To make the frangipane:
- Set oven at hot (400° F.).
- Cream the butter, gradually beat in the sugar and continue beating until the mixture is light and soft.
- Gradually add the egg and yolk, beating well after each addition.
- Add the kirsch, then stir in the ground almonds.
- Pour the frangipane into the chilled pastry, spreading it evenly.
- Peel the pears, cut in half and scoop out the cores and stem fiber. Cut the pears crosswise in very thin slices and arrange them on the frangipane in a wheel pattern. Press pear slices down gently until they touch the pastry dough base.
- Bake the pie in the heated oven for 10-15 minutes until the pastry dough is beginning to brown.
- Set the pie on a shelf near the bottom of the oven so the base of the pie cooks thoroughly.

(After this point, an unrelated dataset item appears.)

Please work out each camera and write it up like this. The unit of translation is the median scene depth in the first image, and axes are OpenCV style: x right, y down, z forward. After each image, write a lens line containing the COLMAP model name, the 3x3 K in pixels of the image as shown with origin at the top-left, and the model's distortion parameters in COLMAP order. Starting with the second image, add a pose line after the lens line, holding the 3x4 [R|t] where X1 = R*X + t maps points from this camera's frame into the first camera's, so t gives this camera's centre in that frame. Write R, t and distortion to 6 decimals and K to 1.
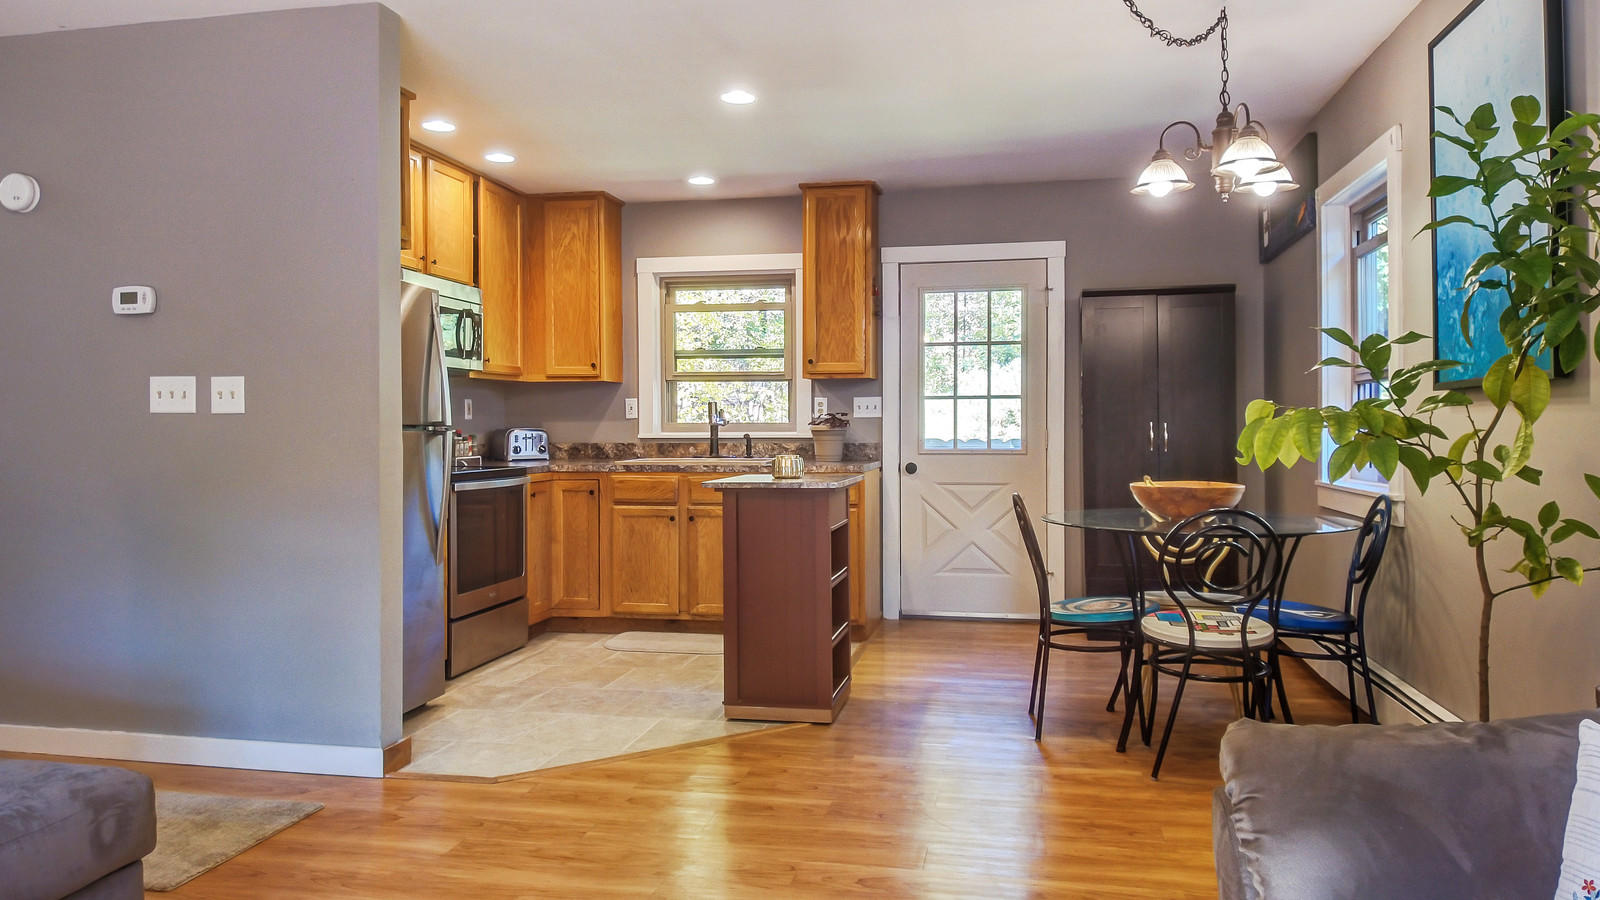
lens RADIAL K [[1092.9, 0, 796.3], [0, 1092.9, 429.5], [0, 0, 1]] dist [0.046848, -0.102812]
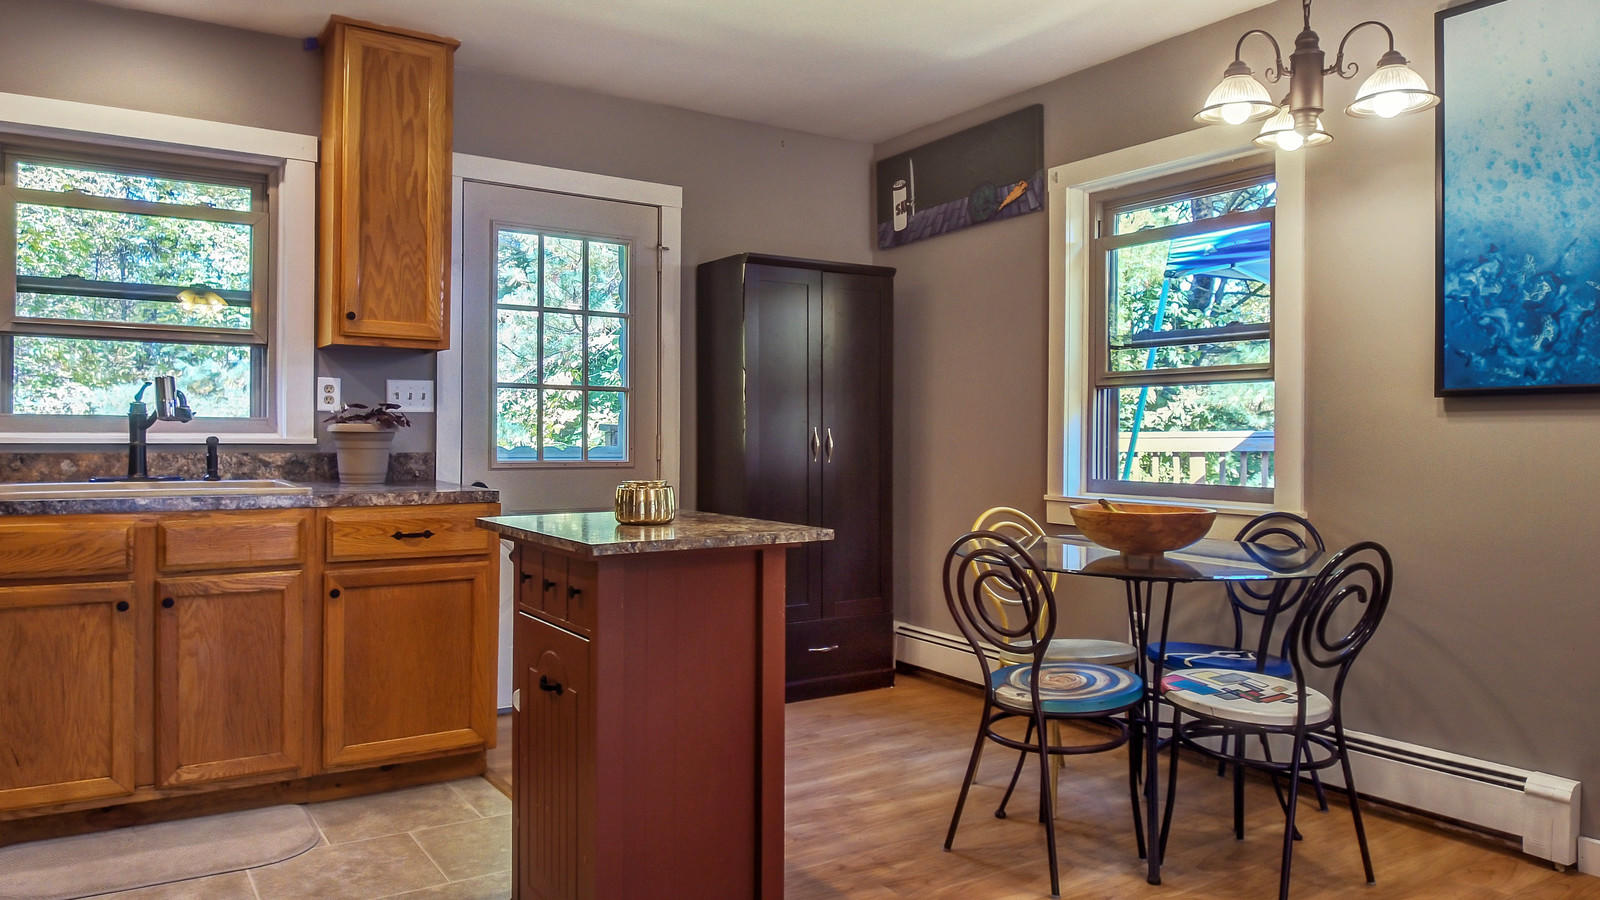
lens RADIAL K [[1092.9, 0, 796.3], [0, 1092.9, 429.5], [0, 0, 1]] dist [0.046848, -0.102812]
pose [[0.704567, 0.011958, 0.709536, -0.232998], [-0.010020, 0.999926, -0.006902, 0.001156], [-0.709566, -0.002247, 0.704635, 0.396295]]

Turn down oven heat to moderate (350° F.) and continue cooking 15 to 20 minutes or until the pears are tender and the frangipane is set.
- Ten minutes before the end of cooking, sprinkle the almond pear pie with granulated sugar and continue cooking until the sugar melts and caramelizes slightly.
- Transfer Almond Pear Pie to a rack to cool.
- A short time before serving, brush the pie with melted apricot jam glaze and serve at room temperature.